Politique agricole

2. Les solutions historiques

2.2. La régulation des marchés agricoles dans les pays du Nord

Documents associés - Textes de référence

Comprendre les nouvelles réformes de la PAC


BLANCHET et REVEL, (1999), L’agriculture européenne face aux enjeux internationaux, Paris, coll. ''Economica", p. 1 à 3


Fondée en 1962, entre six pays d'Europe occidentale, presque tous importateurs nets de produits agroalimentaires, la PAC de la Communauté économique européenne (CEE) a été conçue comme un moyen d'échanger librement les marchandises agricoles et alimentaires au travers du territoire communautaire. Au sein d'un véritable "marché commun", elle permettait la reconstruction du monde rural détruit par la guerre et la progression de la production agricole européenne jusqu'à atteindre l'autosuffisance globale. Cette politique était fondée sur trois principes, unicité du marché et des prix, préférence communautaire, solidarité financière. Ces principes de rapprochement entre nations étaient radicalement nouveaux après deux guerres mondiales qui avaient consacré la fin des empires européens et ottoman alors qu'une nouvelle guerre froide venait juste de débuter entre les deux "protecteurs" de l'Europe, les États-Unis et l'URSS.
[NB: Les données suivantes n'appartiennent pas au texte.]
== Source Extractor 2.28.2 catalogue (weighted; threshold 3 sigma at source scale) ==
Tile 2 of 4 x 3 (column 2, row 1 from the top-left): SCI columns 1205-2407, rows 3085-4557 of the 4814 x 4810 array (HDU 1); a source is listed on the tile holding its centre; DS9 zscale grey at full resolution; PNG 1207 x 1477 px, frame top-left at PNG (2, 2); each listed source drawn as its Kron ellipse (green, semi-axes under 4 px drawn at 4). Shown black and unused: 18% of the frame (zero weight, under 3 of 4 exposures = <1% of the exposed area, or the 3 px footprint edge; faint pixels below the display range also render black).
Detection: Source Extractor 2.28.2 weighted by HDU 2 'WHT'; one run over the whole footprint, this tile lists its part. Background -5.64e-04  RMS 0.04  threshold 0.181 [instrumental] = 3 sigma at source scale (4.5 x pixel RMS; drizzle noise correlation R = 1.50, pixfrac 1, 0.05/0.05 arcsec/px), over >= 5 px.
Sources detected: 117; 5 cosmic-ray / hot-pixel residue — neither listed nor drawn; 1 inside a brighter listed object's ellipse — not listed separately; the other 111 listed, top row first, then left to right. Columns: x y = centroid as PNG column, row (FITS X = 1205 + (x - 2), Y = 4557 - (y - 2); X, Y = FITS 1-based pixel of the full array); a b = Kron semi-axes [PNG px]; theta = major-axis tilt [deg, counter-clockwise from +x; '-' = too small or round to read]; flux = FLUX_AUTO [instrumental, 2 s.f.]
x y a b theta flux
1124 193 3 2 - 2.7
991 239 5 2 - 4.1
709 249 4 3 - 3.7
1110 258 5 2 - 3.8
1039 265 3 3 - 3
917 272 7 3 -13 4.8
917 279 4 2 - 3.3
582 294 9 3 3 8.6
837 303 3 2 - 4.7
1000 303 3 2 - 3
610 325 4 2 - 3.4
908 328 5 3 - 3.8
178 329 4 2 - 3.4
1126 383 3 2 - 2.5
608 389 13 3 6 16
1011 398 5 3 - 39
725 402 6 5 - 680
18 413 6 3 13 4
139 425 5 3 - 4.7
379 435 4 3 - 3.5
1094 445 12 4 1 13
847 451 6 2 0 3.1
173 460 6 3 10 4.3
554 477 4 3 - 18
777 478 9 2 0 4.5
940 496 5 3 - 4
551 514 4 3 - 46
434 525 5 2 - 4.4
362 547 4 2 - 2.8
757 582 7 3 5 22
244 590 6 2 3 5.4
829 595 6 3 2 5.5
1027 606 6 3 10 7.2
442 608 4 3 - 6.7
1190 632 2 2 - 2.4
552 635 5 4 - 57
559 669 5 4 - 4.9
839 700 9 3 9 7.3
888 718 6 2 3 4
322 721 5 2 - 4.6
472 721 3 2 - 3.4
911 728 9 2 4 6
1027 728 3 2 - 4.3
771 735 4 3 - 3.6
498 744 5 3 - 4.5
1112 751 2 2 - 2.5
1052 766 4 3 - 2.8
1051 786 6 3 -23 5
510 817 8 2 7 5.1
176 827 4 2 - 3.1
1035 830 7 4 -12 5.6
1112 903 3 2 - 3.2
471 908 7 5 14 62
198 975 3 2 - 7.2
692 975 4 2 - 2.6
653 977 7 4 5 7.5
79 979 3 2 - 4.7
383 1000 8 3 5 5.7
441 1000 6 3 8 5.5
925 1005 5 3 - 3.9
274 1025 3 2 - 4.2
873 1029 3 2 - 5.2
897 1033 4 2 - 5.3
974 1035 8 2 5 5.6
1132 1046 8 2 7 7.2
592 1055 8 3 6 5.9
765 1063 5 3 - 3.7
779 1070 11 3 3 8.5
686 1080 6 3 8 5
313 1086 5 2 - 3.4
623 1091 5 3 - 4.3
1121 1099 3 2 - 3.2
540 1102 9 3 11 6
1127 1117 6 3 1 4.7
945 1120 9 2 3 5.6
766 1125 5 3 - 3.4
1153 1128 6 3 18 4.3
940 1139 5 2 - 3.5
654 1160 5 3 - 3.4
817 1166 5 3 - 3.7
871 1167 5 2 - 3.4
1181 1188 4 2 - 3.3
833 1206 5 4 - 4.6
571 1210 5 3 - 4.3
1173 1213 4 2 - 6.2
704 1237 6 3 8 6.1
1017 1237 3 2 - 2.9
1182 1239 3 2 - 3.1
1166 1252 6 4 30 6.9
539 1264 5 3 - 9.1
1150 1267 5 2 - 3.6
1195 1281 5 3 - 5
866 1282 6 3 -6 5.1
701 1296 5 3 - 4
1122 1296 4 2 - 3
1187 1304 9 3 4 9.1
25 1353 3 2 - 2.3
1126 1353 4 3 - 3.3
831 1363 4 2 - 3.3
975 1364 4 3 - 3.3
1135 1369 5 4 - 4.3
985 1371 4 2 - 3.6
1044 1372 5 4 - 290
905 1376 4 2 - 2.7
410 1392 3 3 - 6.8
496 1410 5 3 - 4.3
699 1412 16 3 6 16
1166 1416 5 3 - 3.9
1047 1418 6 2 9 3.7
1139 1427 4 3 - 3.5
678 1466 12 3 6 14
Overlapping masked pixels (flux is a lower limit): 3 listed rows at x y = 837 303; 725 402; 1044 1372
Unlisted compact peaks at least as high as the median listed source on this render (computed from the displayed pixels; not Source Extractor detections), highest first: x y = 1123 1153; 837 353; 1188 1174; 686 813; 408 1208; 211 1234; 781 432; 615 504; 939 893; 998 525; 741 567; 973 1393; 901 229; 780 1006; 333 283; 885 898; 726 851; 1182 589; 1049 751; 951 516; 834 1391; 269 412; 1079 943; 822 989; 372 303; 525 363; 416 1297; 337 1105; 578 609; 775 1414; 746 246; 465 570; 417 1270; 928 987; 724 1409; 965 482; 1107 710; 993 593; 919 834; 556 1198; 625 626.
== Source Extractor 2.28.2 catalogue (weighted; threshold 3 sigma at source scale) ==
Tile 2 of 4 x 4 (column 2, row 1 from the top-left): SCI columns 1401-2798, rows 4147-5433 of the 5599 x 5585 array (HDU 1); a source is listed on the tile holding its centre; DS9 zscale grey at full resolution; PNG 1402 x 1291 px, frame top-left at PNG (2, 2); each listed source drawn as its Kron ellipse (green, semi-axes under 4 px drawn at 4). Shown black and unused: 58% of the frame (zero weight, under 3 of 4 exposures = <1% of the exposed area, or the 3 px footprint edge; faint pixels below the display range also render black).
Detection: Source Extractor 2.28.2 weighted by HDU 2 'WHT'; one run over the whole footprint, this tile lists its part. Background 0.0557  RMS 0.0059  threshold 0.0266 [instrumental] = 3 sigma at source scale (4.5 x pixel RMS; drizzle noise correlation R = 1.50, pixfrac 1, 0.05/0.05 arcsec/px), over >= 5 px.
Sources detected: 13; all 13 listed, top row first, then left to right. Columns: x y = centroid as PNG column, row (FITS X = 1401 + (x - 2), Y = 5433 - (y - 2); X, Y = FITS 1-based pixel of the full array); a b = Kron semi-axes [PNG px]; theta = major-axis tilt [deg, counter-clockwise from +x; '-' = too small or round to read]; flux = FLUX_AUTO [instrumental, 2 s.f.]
Ainsi l'Europe communautaire aura connu une PAC 1 en phase de construction et de fonctionnement idéal de 1962 à 1968. Mais dès 1969, le premier principe d'unicité du marché volait en éclat à la suite de la tourmente monétaire qui a conduit la France à dévaluer sa monnaie et à imposer des Montants Compensatoires Monétaires (MCM). Ceux ci agissaient comme des subventions pour toutes les productions entrant en France et comme des taxes pour toutes les productions sortant de son territoire : la PAC 2 était née, dominée par les changements monétaires ; elle dura de 1969 à 1974.

À partir de cette époque la surproduction se généralise et la PAC 3, de 1975 à 1992, tente par divers moyens de l'endiguer (…). Car le second principe, celui de la préférence communautaire, était battu en brèche. En effet, en 1962 le Dillon round était conclu au GATT et il prévoyait que les oléagineux (graines de soja ou tourteaux) pourraient rentrer dans la CEE sans droit de douane, ni prélèvement. Des produits substituts des céréales (PSC) pouvaient aussi rentrer sans acquitter de droits de douane suffisants du fait des concessions tarifaires accordées aux pays en développement. Au fond, la préférence communautaire n'était garantie que pour les céréales. Le soja, le manioc, le corn gluten feed pouvaient être importés sans entrave. La CEE était obligée en conséquence d'exporter des quantités croissantes de blé et d'orge, ce qui coûtait de plus en plus cher. C'est à cette époque que le troisième principe, celui de la solidarité financière, commença à être bousculé dès que l'Angleterre entra dans la CEE en 1973. Elle exigea en 1984 un "chèque" de remboursement lorsque ses cotisations excédaient par trop son "retour", puis en 1988 elle obtint qu'un plafond aux dépenses agricoles soit fixé sous forme d'une ligne directrice agricole.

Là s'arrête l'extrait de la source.